I installed a 16v throttle body and throttle cable from a scirocco 2. i found i couldnt use the a1 linkage because of the fact that the center shaft of the smaller hole on the 16v TB was considerably larger. My scirocco TB came with the proper throttle cable braket bolted on from the factory. 


_Modified by Eldorado56 at 8:21 PM 11-21-2003_


----------



## 4thScirocco (Feb 27, 2001)

*Re: 2.0 ABA block,1.8 JH head,Headgasket? (Eldorado56)*

Don't shave the head! I had huge ping problems because my head was shaved 1mm bringing me up to 11:1 compression. My stock vacuum advace/retard ignition just couldn't handle it. I was quite disappointed at the power output especially considering the work that went into the motor e.g.
1) Big p+p
2) Audi 5K Turbo matched intake, Neuspeed TB
3) Dual outlet ex manifold ported and matched
4) TT downpipe
5) Autotech 270 cam
6) Rebuilt 2.0 ABA 
When I first got the car back, I was unimpressed with the swap. I had all timing marks checked and double checked but it was all good. I tried experimenting with ignition advance but with limited results, too much = lots of ping; too little = less ping. Next, I got an adjustable cam gear. Because of the head shave, my cam timing was retarded. How much is a matter of debate but I initially set it to 2deg advance and got a nice bump in torque down low. Encouraged, I tried 4deg advance but found that the motor didn't like it that much. It ran hotter and pinged pretty bad. The motor also felt like it was "pumping up" on itself. So I put it back to 2deg advance and left it there.
By now, I was running out of ideas. I had to cure the ping problem but was resisting getting a knock sensor setup. Didn't want to add any potential headaches to my reliable and good running car (if you ignore the pinging). But an opportunity to pick up an complete retrofit kit cheap came up and I grabbed it. I had a buddy who knew what he was doing install it for me and BAM! no more pinging. The car picked up more balls right away. I brought the ignition timing up gradually to where my butt dyno says is the limit and now I have a car with some decent power. Not the kind of power I think I should have, but enough for now. Next to come will be fueling. I think there might be some gains there. 
Some pertinent info for you. I used the 16V headgasket and my KS setup is run without throttle switches.


----------



## ABA Scirocco (May 30, 2001)

*Re: 2.0 ABA block,1.8 JH head,Headgasket? (4thScirocco)*


_Quote, originally posted by *4thScirocco* »_Some pertinent info for you. I used the 16V headgasket and my KS setup is run without throttle switches.

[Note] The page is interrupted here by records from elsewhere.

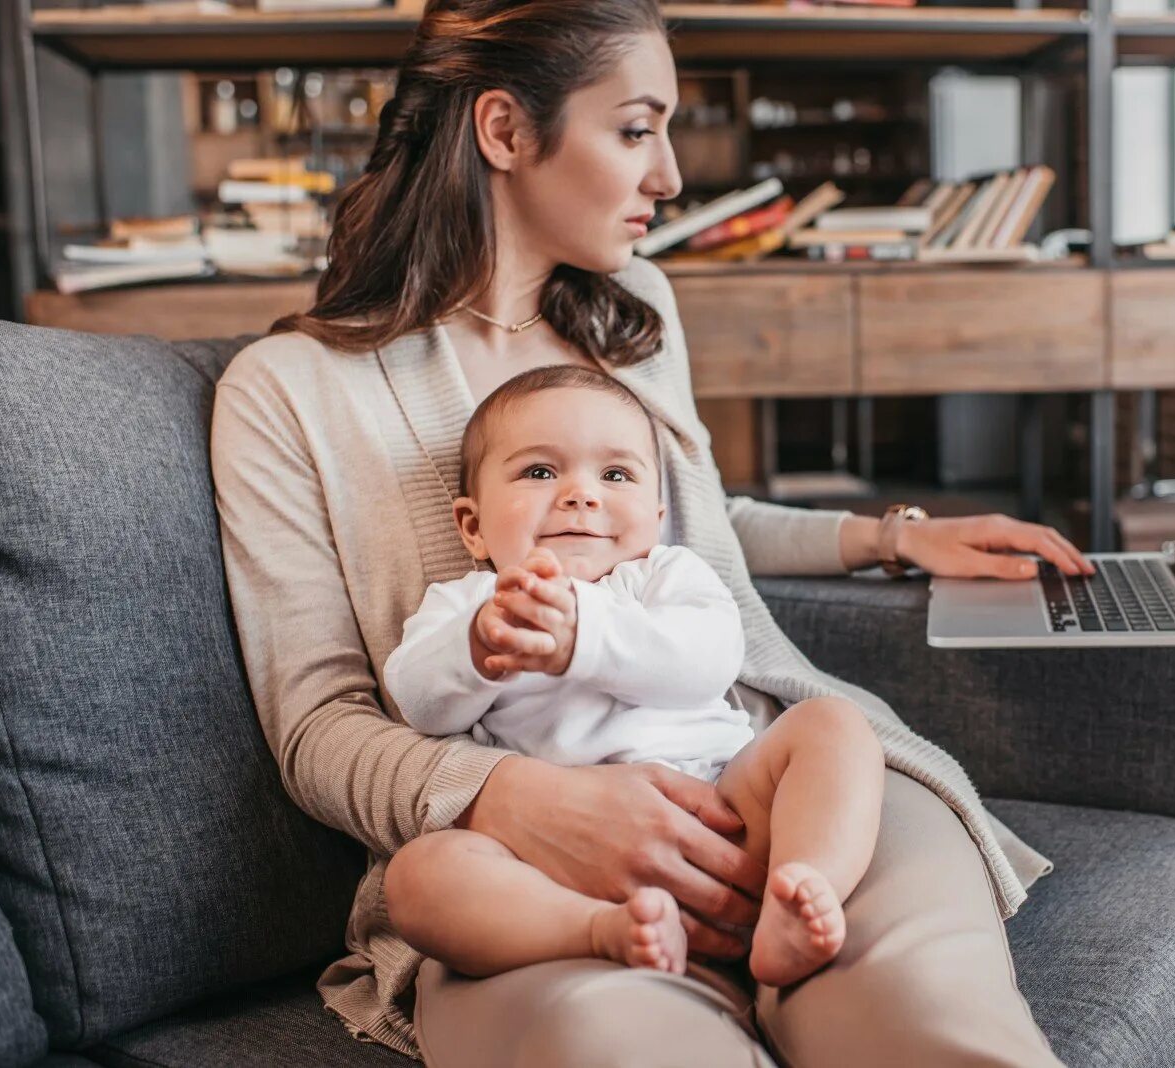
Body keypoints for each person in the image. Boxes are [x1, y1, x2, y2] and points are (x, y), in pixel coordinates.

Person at [210, 1, 1093, 1063]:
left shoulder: (634, 314)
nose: (670, 176)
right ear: (503, 131)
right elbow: (317, 729)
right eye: (635, 129)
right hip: (518, 865)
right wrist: (516, 799)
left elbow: (694, 533)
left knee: (930, 1024)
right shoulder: (289, 394)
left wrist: (890, 539)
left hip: (758, 771)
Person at [383, 365, 886, 987]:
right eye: (539, 472)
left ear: (655, 516)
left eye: (614, 474)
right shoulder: (471, 604)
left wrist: (584, 638)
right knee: (418, 876)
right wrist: (477, 647)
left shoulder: (665, 576)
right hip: (556, 860)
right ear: (473, 526)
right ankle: (598, 932)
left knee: (832, 723)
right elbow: (418, 704)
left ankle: (803, 887)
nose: (580, 494)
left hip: (726, 810)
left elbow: (706, 663)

This is completely off topic but does anyone known what the purpose of the throttle switches are on a knock sensor system. I have a CIS-Lambda system retro-fit with the KS system from a CIS-E system and there systems seems to perform exactly the same whether the switches are connected or not.


----------



## 4thScirocco (Feb 27, 2001)

*Re: 2.0 ABA block,1.8 JH head,Headgasket? (ABA Scirocco)*

Don't quote me, but I think the idle switch tells the KS control unit to give the motor a set amount of ignition advance at idle rather that it having to guesss it's at idle from vacuum readings. Makes for a smoother idle? The WOT switch signals the KS control unit to bypass some lambda controls for full enrichment at WOT. Since my car is CIS basic with no O2 sensor, it's basically useless. This is stuff I picked up doing research here so......
My car without the throttle switches runs fine. My idle speed was pretty steady to start with and with the KS, it tends to hunt around 950 - 1050 rpm sometimes but it's not too much of an annoyance. Hope this helps.


----------